The Alford Windmill is a Lincolnshire type tower windmill — a style characterised by a slender, tapering brick tower with a movable cap that turns to face the wind. The cap here is white and onion-shaped, the classical ogee form, with a fan-stage supporting a large fantail that keeps the cap oriented correctly. The five patent-shutter sails catch the wind and drive the machinery inside.
Across seven floors, the mill's purpose was entirely practical. The ground floor holds the hurst frame and a fourth pair of millstones driven by an external gas engine — a backup for calm days. The spout floor receives the meal as it comes down from grinding. The stones floor houses the original three pairs: one grey pair cut from Peak District rock, two French quartzite pairs. Above that, two bin floors hold the grain before milling, with a sack hoist on the upper level. The dust floor at the top gives access to the inside of the cap. In its heyday, the mill could grind four to five tonnes of corn a day.
The windmill was purchased in the early twentieth century by Harry Hoyles, a local farmer and landowner. His sons Walter, Arthur, and Winston — known locally as 'The Miller' — ran the milling and baking operation together. For decades the mill was known as Hoyles's Mill, its flour going to local customers, its sails a familiar sight above the market town.

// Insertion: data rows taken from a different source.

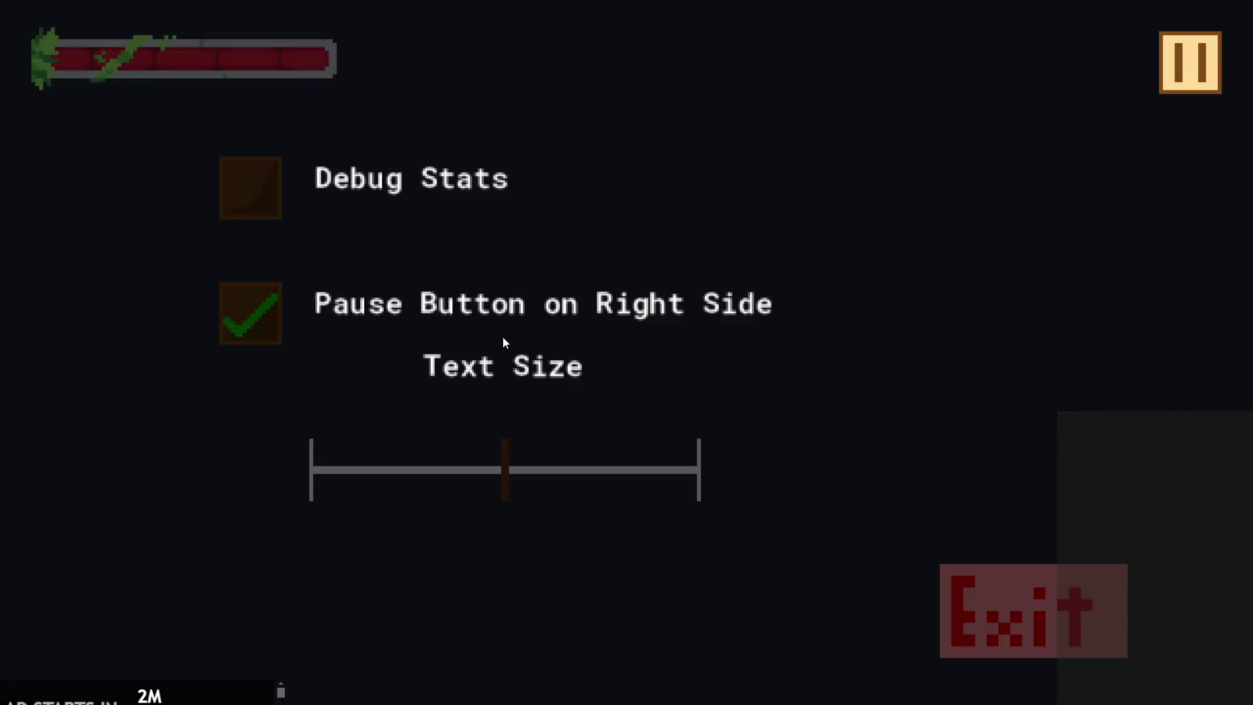
mouse_move(490, 474)
mouse_down()
mouse_move(268, 489)
mouse_move(715, 501)
mouse_move(196, 491)
mouse_move(641, 503)
mouse_move(394, 494)
mouse_up()
key(alt+F4)
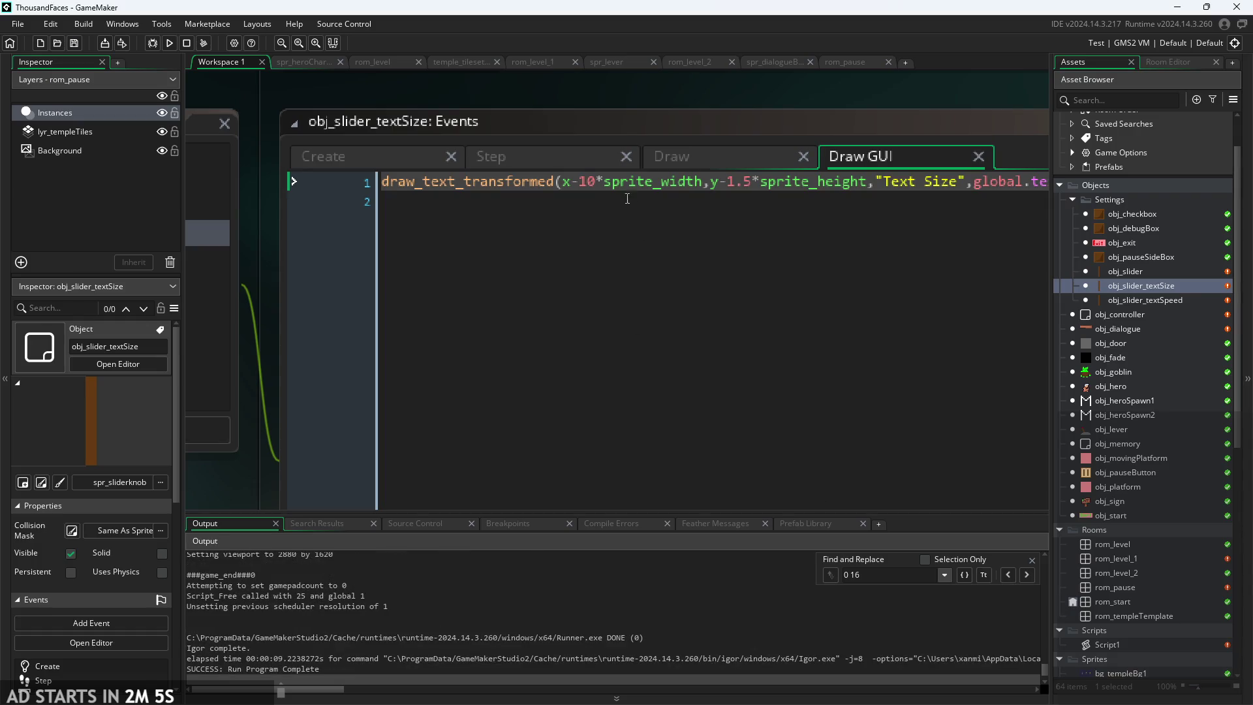
- Open the rom_level and rom_pause rooms from the Asset Browser
click(704, 183)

The business closed in 1955. Advances in large-scale industrial milling made the economics of windmill operation impossible to sustain, a pattern repeated across England in the mid-twentieth century as working mills became unviable one by one. The mill passed to Fred Banks of Kirton in Lindsey, a miller and owner of Mount Pleasant Mill, who recognised its significance and restored it to working order. Under his care, the mill shed its Hoyles name and became simply the Alford Windmill.
In 1978, Fred Banks had to replace the mill's cap and all five sails — a significant and expensive undertaking. That same year, ownership transferred to Lincolnshire County Council, which took on responsibility for the mill's ongoing restoration. The county had recognised what was at stake: of four windmills that had stood in Alford, only one remained, and if it fell into disrepair there would be nothing left of the town's milling heritage.

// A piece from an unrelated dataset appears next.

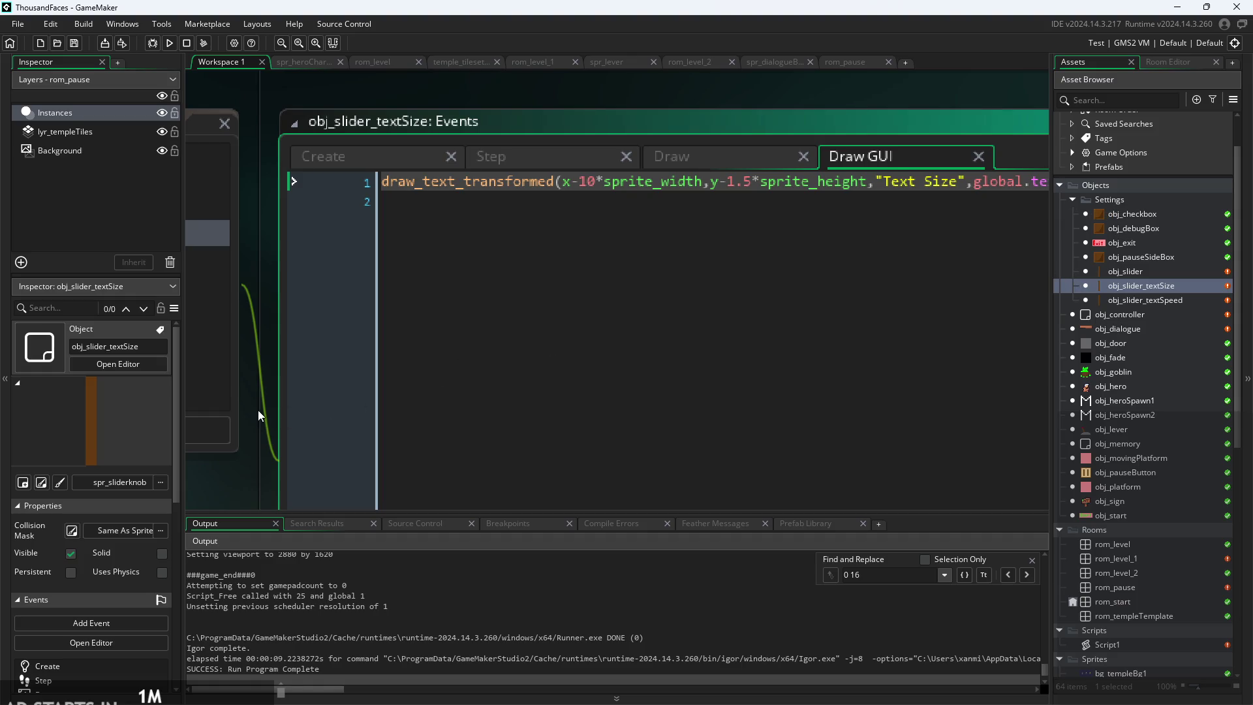
scroll(308, 406, down, 3)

The council kept Fred Banks on as lessee until 1986, when he gave up his milling business. James Waterfield of Boston — himself the owner of the famous Maud Foster Windmill — took over the lease the following year. The mill then passed to Geoff Dees, and in January 2010 the current lease holder, Ian Shepherd, took over. The Lincolnshire County Council continues to hold ownership. The mill opens to visitors, its machinery operational, the smell of grain still present on grinding days.

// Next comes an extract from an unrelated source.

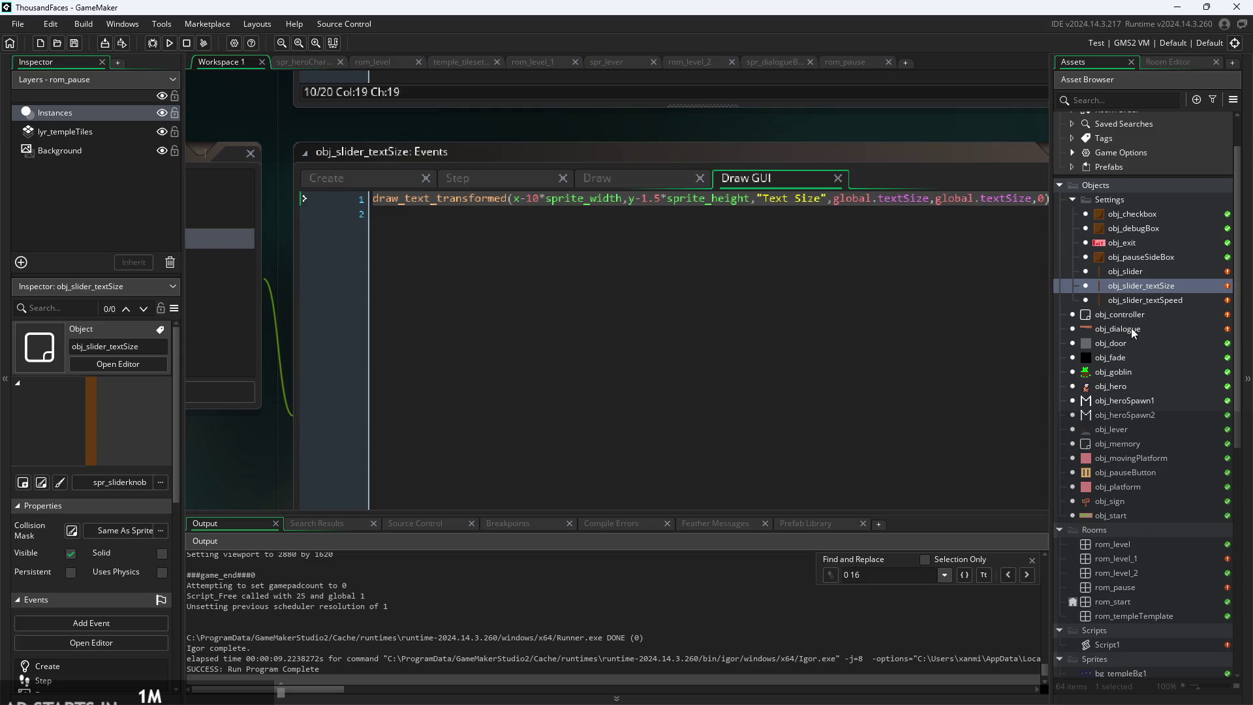
scroll(1131, 252, down, 2)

The view from ground level is striking: five enormous white sails turning above a tapering black tower, the whole assembly moving with a mechanical grace that is easy to underestimate. Windmills look passive from the outside, but inside, the sound of grain grinding and machinery running fills every floor.
Alford's four mills once defined the town's skyline and its economy. Only this one remains, but it carries the weight of all of them. For a structure built to grind grain and not to last forever, the Alford Windmill has outlasted almost everything around it — the other mills, the generations of millers, the commercial logic that once made it indispensable. It turns because people decided it was worth keeping.
Located at 53.27°N, 0.18°E in Alford, Lincolnshire. The windmill's seven-storey tower and five white sails are clearly visible from the air across the flat Lincolnshire countryside. Nearest airport is Humberside (EGNJ), approximately 35 miles north. The mill sits between the Lincolnshire Wolds to the west and the coast to the east, in an area of agricultural flatland typical of the Lincolnshire Marsh.